Unter Tagesordnungspunkt Nr. 4 wurde mit großer Mehrheit die Entlastung des Vorstandes, unter Tagesordnungspunkt Nr. 5 diejenige des Aufsichtsrates beschlossen, jeweils bezogen auf das Geschäftsjahr 1999. Ein Abhängigkeitsbericht nach § 312 AktG hat nicht vorgelegen. Nach der Beschlussfassung übergab die Klägerin dem beurkundenden Notar eine Visitenkarte des Aktionärinnen e.V., auf deren Rückseite folgendes notiert war:

"Widerspruch

zu Prot. d. Notars

Top 4-7

Sti.K.Nr. 12, 13, 14, 100, 151, 152, 153

A. H."

Ausweislich der Präsenzliste handelt es sich bei den Nrn. 151-153 um diejenigen des Klägers zu 1), der persönlich keinen Widerspruch eingelegte.

Die seit Montag, den 17.7.2000, anhängige Anfechtungsklage wurde dem Aufsichtsrat am 3.8., dem Vorstand am 3. und am 15.8.2000 zugestellt.

Die Kläger haben die Auffassung vertreten, dass die Beklagte verpflichtet gewesen sei, einen Abhängigkeitsbericht nach § 312 AktG vorzulegen, da sie ein durch das Stimmrechtskonsortium beherrschtes Unternehmen sei. Die gestellten Fragen seien nicht vollständig beantwortet worden.

Sie haben beantragt,

die Beschlüsse der Hauptversammlung der Beklagten vom 16.6.2000 zu den Punkten 4. und 5. der Tagesordnung

4. Beschlussfassung über die Entlastung des Vorstandes für das Geschäftsjahr 1999 "Den Mitgliedern des Vorstandes wird für das Geschäftsjahr 1999 Entlastung erteilt"

sowie

5. Beschlussfassung über die Entlastung der Mitglieder des Aufsichtsrates für das Geschäftsjahr 1999 "Den Mitglieder des Aufsichtsrats wird für das Geschäftsjahr 1999 Entlastung erteilt",

die beide mit Mehrheit beschlossen wurden,

für nichtig zu erklären.

Die Beklagte hat beantragt,

die Klage abzuweisen.

Sie hat die Auffassung vertreten, die Klage des Klägers zu 1 sei schon deshalb unbegründet, weil die Klägerin zu 2) keine schriftliche Vollmacht des Klägers zu 1) nach § 134 AktG vorgelegt habe. Ein Abhängigkeitsbericht sei nicht erforderlich gewesen, weil das Konsortium kein Unternehmen im Sinne des § 312 AktG sei.

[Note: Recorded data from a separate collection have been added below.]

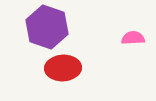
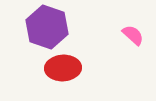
pink semicircle: moved 3 px up; rotated 45 degrees clockwise
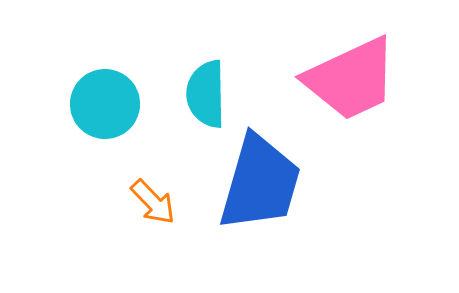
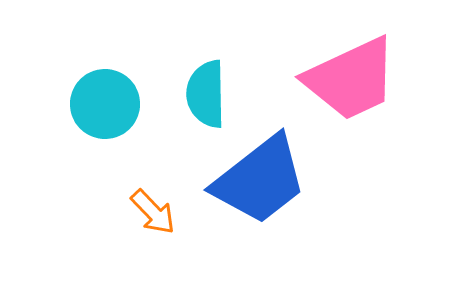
blue trapezoid: moved 3 px up; rotated 36 degrees clockwise
orange arrow: moved 10 px down
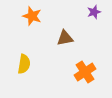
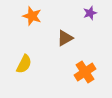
purple star: moved 4 px left, 1 px down
brown triangle: rotated 18 degrees counterclockwise
yellow semicircle: rotated 18 degrees clockwise
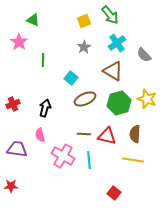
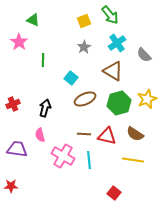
yellow star: rotated 30 degrees clockwise
brown semicircle: rotated 60 degrees counterclockwise
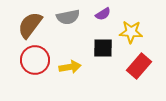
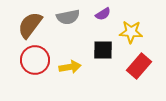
black square: moved 2 px down
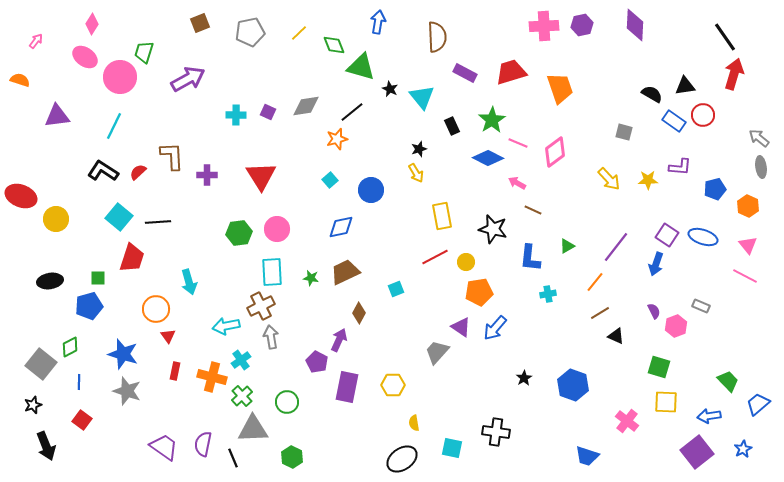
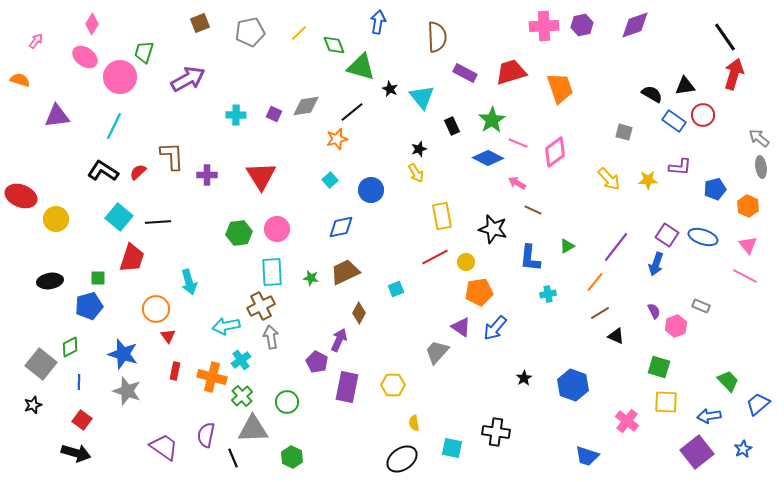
purple diamond at (635, 25): rotated 68 degrees clockwise
purple square at (268, 112): moved 6 px right, 2 px down
purple semicircle at (203, 444): moved 3 px right, 9 px up
black arrow at (46, 446): moved 30 px right, 7 px down; rotated 52 degrees counterclockwise
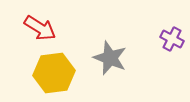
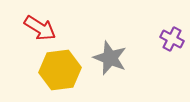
yellow hexagon: moved 6 px right, 3 px up
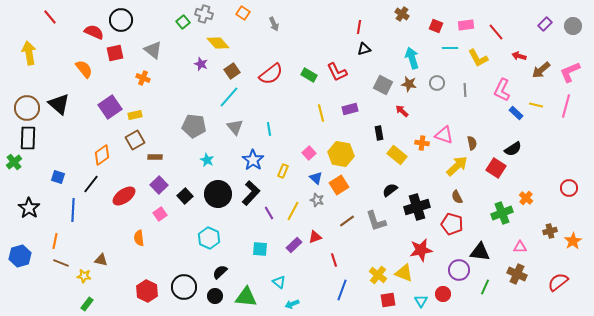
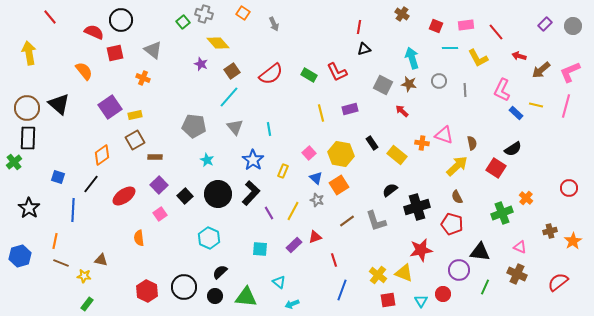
orange semicircle at (84, 69): moved 2 px down
gray circle at (437, 83): moved 2 px right, 2 px up
black rectangle at (379, 133): moved 7 px left, 10 px down; rotated 24 degrees counterclockwise
pink triangle at (520, 247): rotated 24 degrees clockwise
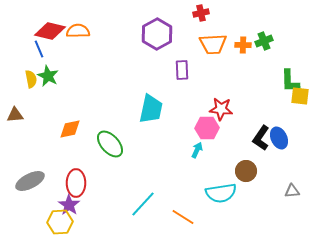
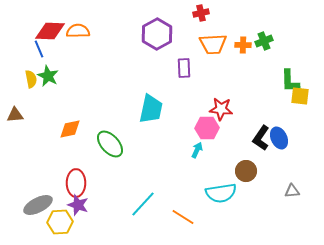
red diamond: rotated 12 degrees counterclockwise
purple rectangle: moved 2 px right, 2 px up
gray ellipse: moved 8 px right, 24 px down
purple star: moved 9 px right; rotated 15 degrees counterclockwise
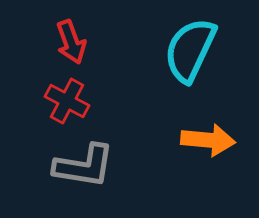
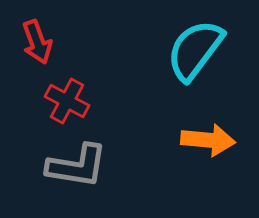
red arrow: moved 34 px left
cyan semicircle: moved 5 px right; rotated 12 degrees clockwise
gray L-shape: moved 7 px left
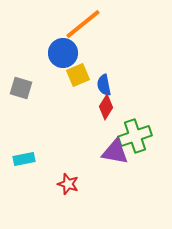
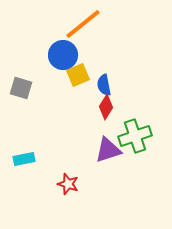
blue circle: moved 2 px down
purple triangle: moved 7 px left, 2 px up; rotated 28 degrees counterclockwise
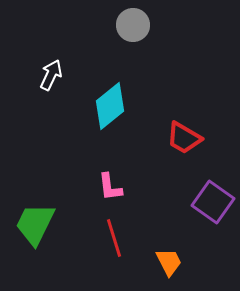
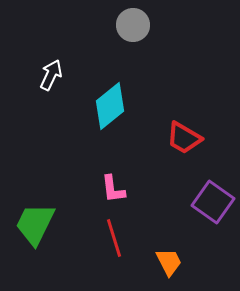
pink L-shape: moved 3 px right, 2 px down
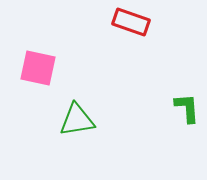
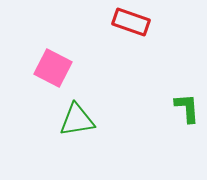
pink square: moved 15 px right; rotated 15 degrees clockwise
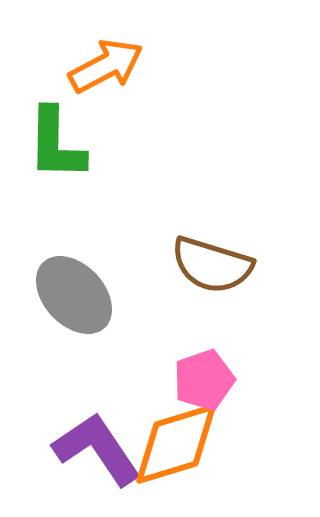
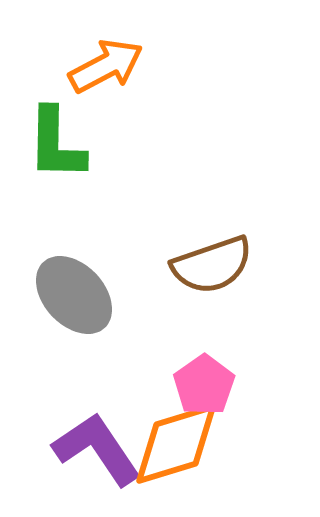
brown semicircle: rotated 36 degrees counterclockwise
pink pentagon: moved 5 px down; rotated 16 degrees counterclockwise
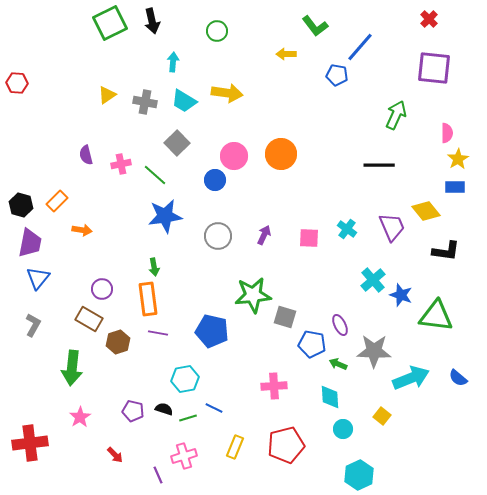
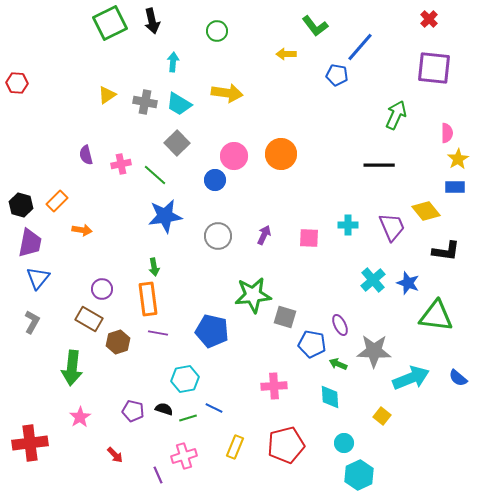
cyan trapezoid at (184, 101): moved 5 px left, 3 px down
cyan cross at (347, 229): moved 1 px right, 4 px up; rotated 36 degrees counterclockwise
blue star at (401, 295): moved 7 px right, 12 px up
gray L-shape at (33, 325): moved 1 px left, 3 px up
cyan circle at (343, 429): moved 1 px right, 14 px down
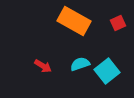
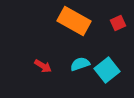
cyan square: moved 1 px up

Die Fragen der Klägerin zu 2) seien vollständig und wahrheitsgemäß beantwortet worden. Das Geschäft zwischen der G. und der R. & S. GmbH sei bereits 1998 vollständig abgeschlossen gewesen.

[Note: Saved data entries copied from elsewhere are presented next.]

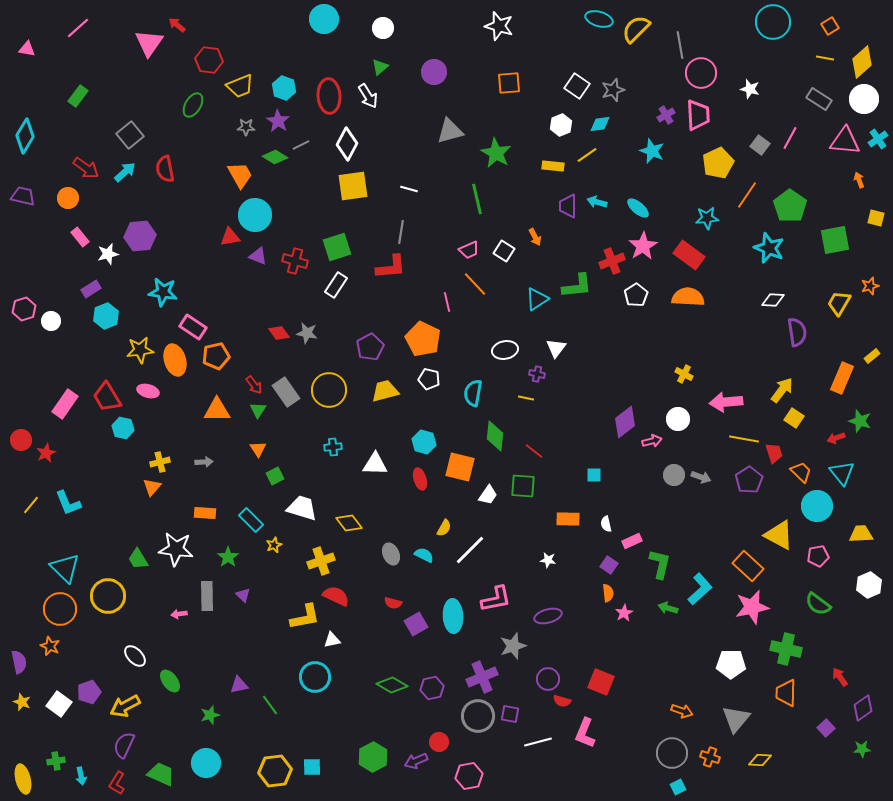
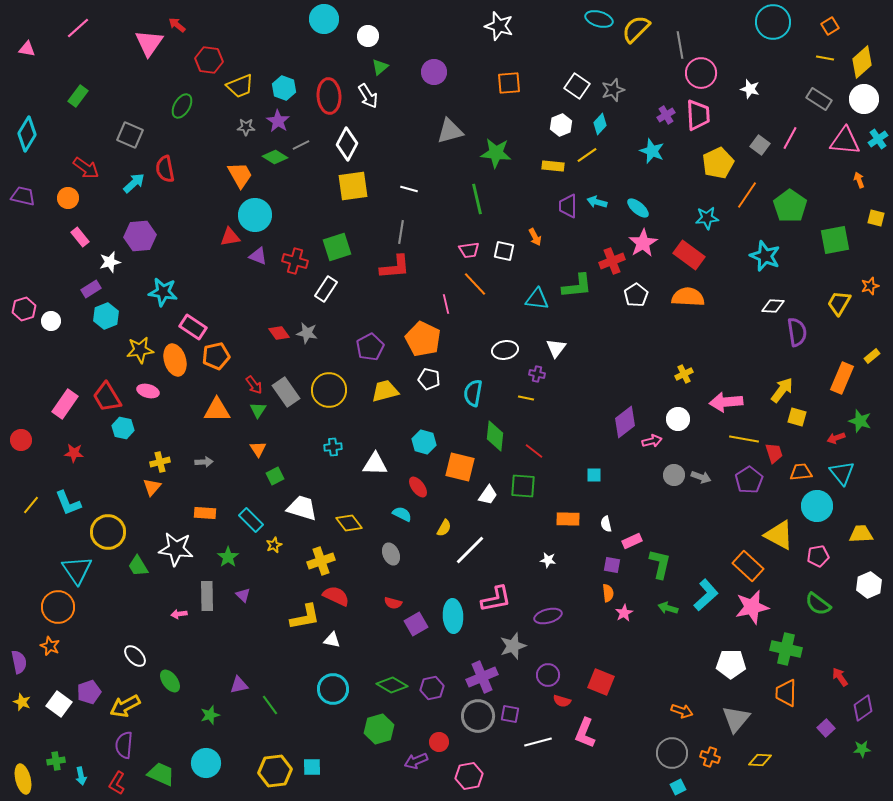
white circle at (383, 28): moved 15 px left, 8 px down
green ellipse at (193, 105): moved 11 px left, 1 px down
cyan diamond at (600, 124): rotated 40 degrees counterclockwise
gray square at (130, 135): rotated 28 degrees counterclockwise
cyan diamond at (25, 136): moved 2 px right, 2 px up
green star at (496, 153): rotated 24 degrees counterclockwise
cyan arrow at (125, 172): moved 9 px right, 11 px down
pink star at (643, 246): moved 3 px up
cyan star at (769, 248): moved 4 px left, 8 px down
pink trapezoid at (469, 250): rotated 15 degrees clockwise
white square at (504, 251): rotated 20 degrees counterclockwise
white star at (108, 254): moved 2 px right, 8 px down
red L-shape at (391, 267): moved 4 px right
white rectangle at (336, 285): moved 10 px left, 4 px down
cyan triangle at (537, 299): rotated 40 degrees clockwise
white diamond at (773, 300): moved 6 px down
pink line at (447, 302): moved 1 px left, 2 px down
yellow cross at (684, 374): rotated 36 degrees clockwise
yellow square at (794, 418): moved 3 px right, 1 px up; rotated 18 degrees counterclockwise
red star at (46, 453): moved 28 px right; rotated 30 degrees clockwise
orange trapezoid at (801, 472): rotated 50 degrees counterclockwise
red ellipse at (420, 479): moved 2 px left, 8 px down; rotated 20 degrees counterclockwise
cyan semicircle at (424, 555): moved 22 px left, 41 px up
green trapezoid at (138, 559): moved 7 px down
purple square at (609, 565): moved 3 px right; rotated 24 degrees counterclockwise
cyan triangle at (65, 568): moved 12 px right, 2 px down; rotated 12 degrees clockwise
cyan L-shape at (700, 589): moved 6 px right, 6 px down
yellow circle at (108, 596): moved 64 px up
orange circle at (60, 609): moved 2 px left, 2 px up
white triangle at (332, 640): rotated 24 degrees clockwise
cyan circle at (315, 677): moved 18 px right, 12 px down
purple circle at (548, 679): moved 4 px up
purple semicircle at (124, 745): rotated 20 degrees counterclockwise
green hexagon at (373, 757): moved 6 px right, 28 px up; rotated 12 degrees clockwise
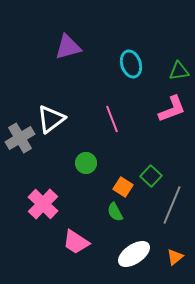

Das Landgericht hat die Klage mit am 31.1.2001 verkündetem Urteil abgewiesen. Zur Begründung hat es im wesentlichen ausgeführt, ein Abhängigkeitsbericht sei nicht erforderlich gewesen, weil das Stimmrechtskonsortium kein Unternehmen im Sinne des § 312 AktG sei. Einzelne Mitglieder des Konsortiums seien zwar unternehmerisch tätig, hätten aber wegen der Mehrheitsverhältnisse keine Möglichkeit, die Beklagte zu beherrschen. Eine Auskunftspflichtverletzung habe nicht vorgelegen.

Gegen das den Klägern am 13.2.2001 zugestellte Urteil haben diese am 13.3.2001 Berufung eingelegt und rechtzeitig begründet.

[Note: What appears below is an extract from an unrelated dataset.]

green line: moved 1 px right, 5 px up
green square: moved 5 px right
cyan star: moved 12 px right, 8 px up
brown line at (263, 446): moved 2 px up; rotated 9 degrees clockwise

Sie wiederholen und vertiefen ihr erstinstanzliches Vorbringen. Sie sind der Ansicht, aus § 23 WpHG ergebe sich, dass ein kontrolliertes Unternehmen im Sinne des Wertpapierhandelsgesetzes auch als beherrschtes Unternehmen nach § 312 AktG zu behandeln sei. Dies habe der Gesetzgeber durch § 20 Abs. 8 AktG anerkannt. Sie sind weiter der Ansicht, die Fragen seien nicht ausreichend beantwortet worden. Die Kläger behaupten, Herr W. habe seinen Einfluss auf die Beklagte dazu genutzt, die ihm gehörende R. & S. GmbH als nahezu Alleinlieferant für Glasuren zu etablieren. Der Vorstand habe die Pflicht gehabt, auf Befragen über den Verkauf der Firma R. & S. GmbH Auskunft zu geben.

Die Kläger beantragen,

die nachstehenden Beschlüsse der Hauptversammlung der Beklagten vom 16.6.2000 zu den Punkten 4. und 5. des Tagesordnung, und zwar die Beschlüsse 2.1. zu Punkt 4. der Tagesordnung

4. Beschlussfassung über die Entlastung der Mitglieder des Vorstandes für das Geschäftsjahr 1999 "Den Mitgliedern des Vorstandes wird für das Geschäftsjahr 1999 Entlastung erteilt"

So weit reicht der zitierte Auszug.